Dataset records
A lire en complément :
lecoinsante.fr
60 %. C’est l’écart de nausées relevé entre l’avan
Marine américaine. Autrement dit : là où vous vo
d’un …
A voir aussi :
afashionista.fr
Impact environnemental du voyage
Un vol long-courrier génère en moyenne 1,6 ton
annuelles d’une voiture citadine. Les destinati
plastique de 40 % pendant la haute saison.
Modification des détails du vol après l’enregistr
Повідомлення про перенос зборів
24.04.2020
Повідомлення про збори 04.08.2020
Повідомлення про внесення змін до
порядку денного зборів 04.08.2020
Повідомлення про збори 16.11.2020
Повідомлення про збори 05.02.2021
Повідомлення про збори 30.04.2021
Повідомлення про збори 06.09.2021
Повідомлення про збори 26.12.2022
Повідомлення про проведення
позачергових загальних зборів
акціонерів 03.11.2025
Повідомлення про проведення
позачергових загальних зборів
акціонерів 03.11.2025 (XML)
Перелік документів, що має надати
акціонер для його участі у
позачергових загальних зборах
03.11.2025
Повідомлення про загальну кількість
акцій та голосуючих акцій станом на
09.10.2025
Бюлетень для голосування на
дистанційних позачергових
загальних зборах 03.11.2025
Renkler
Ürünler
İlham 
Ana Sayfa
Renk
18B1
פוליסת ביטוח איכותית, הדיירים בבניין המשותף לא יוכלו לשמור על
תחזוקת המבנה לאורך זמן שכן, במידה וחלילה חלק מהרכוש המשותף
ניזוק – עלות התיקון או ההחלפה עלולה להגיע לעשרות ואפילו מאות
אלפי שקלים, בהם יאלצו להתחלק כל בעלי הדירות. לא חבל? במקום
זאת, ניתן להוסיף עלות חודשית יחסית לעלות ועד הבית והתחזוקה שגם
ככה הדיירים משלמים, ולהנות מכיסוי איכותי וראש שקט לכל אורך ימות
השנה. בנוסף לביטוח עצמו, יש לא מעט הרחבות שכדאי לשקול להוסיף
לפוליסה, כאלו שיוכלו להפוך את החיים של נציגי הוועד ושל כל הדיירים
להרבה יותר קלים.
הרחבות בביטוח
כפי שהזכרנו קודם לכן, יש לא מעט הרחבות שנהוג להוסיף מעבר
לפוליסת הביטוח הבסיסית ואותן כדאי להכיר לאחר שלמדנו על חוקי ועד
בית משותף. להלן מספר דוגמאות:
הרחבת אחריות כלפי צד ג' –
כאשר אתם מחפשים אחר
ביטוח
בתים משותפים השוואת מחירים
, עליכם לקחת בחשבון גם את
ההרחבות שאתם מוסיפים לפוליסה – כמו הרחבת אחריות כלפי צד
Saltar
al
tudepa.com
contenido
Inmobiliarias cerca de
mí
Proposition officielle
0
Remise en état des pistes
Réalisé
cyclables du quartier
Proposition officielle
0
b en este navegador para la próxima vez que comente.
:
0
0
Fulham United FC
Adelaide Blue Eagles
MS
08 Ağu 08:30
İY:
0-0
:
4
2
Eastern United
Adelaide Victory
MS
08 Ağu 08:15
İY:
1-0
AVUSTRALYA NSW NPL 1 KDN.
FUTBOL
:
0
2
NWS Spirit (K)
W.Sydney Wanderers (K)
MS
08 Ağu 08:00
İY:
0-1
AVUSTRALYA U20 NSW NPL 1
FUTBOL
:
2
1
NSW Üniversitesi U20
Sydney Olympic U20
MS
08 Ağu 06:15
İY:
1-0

Exercise requirements
Output a faithful copy of every entry, keeping each line as written.

Answer space
A lire en complément :
lecoinsante.fr
60 %. C’est l’écart de nausées relevé entre l’avan
Marine américaine. Autrement dit : là où vous vo
d’un …
A voir aussi :
afashionista.fr
Impact environnemental du voyage
Un vol long-courrier génère en moyenne 1,6 ton
annuelles d’une voiture citadine. Les destinati
plastique de 40 % pendant la haute saison.
Modification des détails du vol après l’enregistr
Повідомлення про перенос зборів
24.04.2020
Повідомлення про збори 04.08.2020
Повідомлення про внесення змін до
порядку денного зборів 04.08.2020
Повідомлення про збори 16.11.2020
Повідомлення про збори 05.02.2021
Повідомлення про збори 30.04.2021
Повідомлення про збори 06.09.2021
Повідомлення про збори 26.12.2022
Повідомлення про проведення
позачергових загальних зборів
акціонерів 03.11.2025
Повідомлення про проведення
позачергових загальних зборів
акціонерів 03.11.2025 (XML)
Перелік документів, що має надати
акціонер для його участі у
позачергових загальних зборах
03.11.2025
Повідомлення про загальну кількість
акцій та голосуючих акцій станом на
09.10.2025
Бюлетень для голосування на
дистанційних позачергових
загальних зборах 03.11.2025
Renkler
Ürünler
İlham 
Ana Sayfa
Renk
18B1
פוליסת ביטוח איכותית, הדיירים בבניין המשותף לא יוכלו לשמור על
תחזוקת המבנה לאורך זמן שכן, במידה וחלילה חלק מהרכוש המשותף
ניזוק – עלות התיקון או ההחלפה עלולה להגיע לעשרות ואפילו מאות
אלפי שקלים, בהם יאלצו להתחלק כל בעלי הדירות. לא חבל? במקום
זאת, ניתן להוסיף עלות חודשית יחסית לעלות ועד הבית והתחזוקה שגם
ככה הדיירים משלמים, ולהנות מכיסוי איכותי וראש שקט לכל אורך ימות
השנה. בנוסף לביטוח עצמו, יש לא מעט הרחבות שכדאי לשקול להוסיף
לפוליסה, כאלו שיוכלו להפוך את החיים של נציגי הוועד ושל כל הדיירים
להרבה יותר קלים.
הרחבות בביטוח
כפי שהזכרנו קודם לכן, יש לא מעט הרחבות שנהוג להוסיף מעבר
לפוליסת הביטוח הבסיסית ואותן כדאי להכיר לאחר שלמדנו על חוקי ועד
בית משותף. להלן מספר דוגמאות:
הרחבת אחריות כלפי צד ג' –
כאשר אתם מחפשים אחר
ביטוח
בתים משותפים השוואת מחירים
, עליכם לקחת בחשבון גם את
ההרחבות שאתם מוסיפים לפוליסה – כמו הרחבת אחריות כלפי צד
Saltar
al
tudepa.com
contenido
Inmobiliarias cerca de
mí
Proposition officielle
0
Remise en état des pistes
Réalisé
cyclables du quartier
Proposition officielle
0
b en este navegador para la próxima vez que comente.
:
0
0
Fulham United FC
Adelaide Blue Eagles
MS
08 Ağu 08:30
İY:
0-0
:
4
2
Eastern United
Adelaide Victory
MS
08 Ağu 08:15
İY:
1-0
AVUSTRALYA NSW NPL 1 KDN.
FUTBOL
:
0
2
NWS Spirit (K)
W.Sydney Wanderers (K)
MS
08 Ağu 08:00
İY:
0-1
AVUSTRALYA U20 NSW NPL 1
FUTBOL
:
2
1
NSW Üniversitesi U20
Sydney Olympic U20
MS
08 Ağu 06:15
İY:
1-0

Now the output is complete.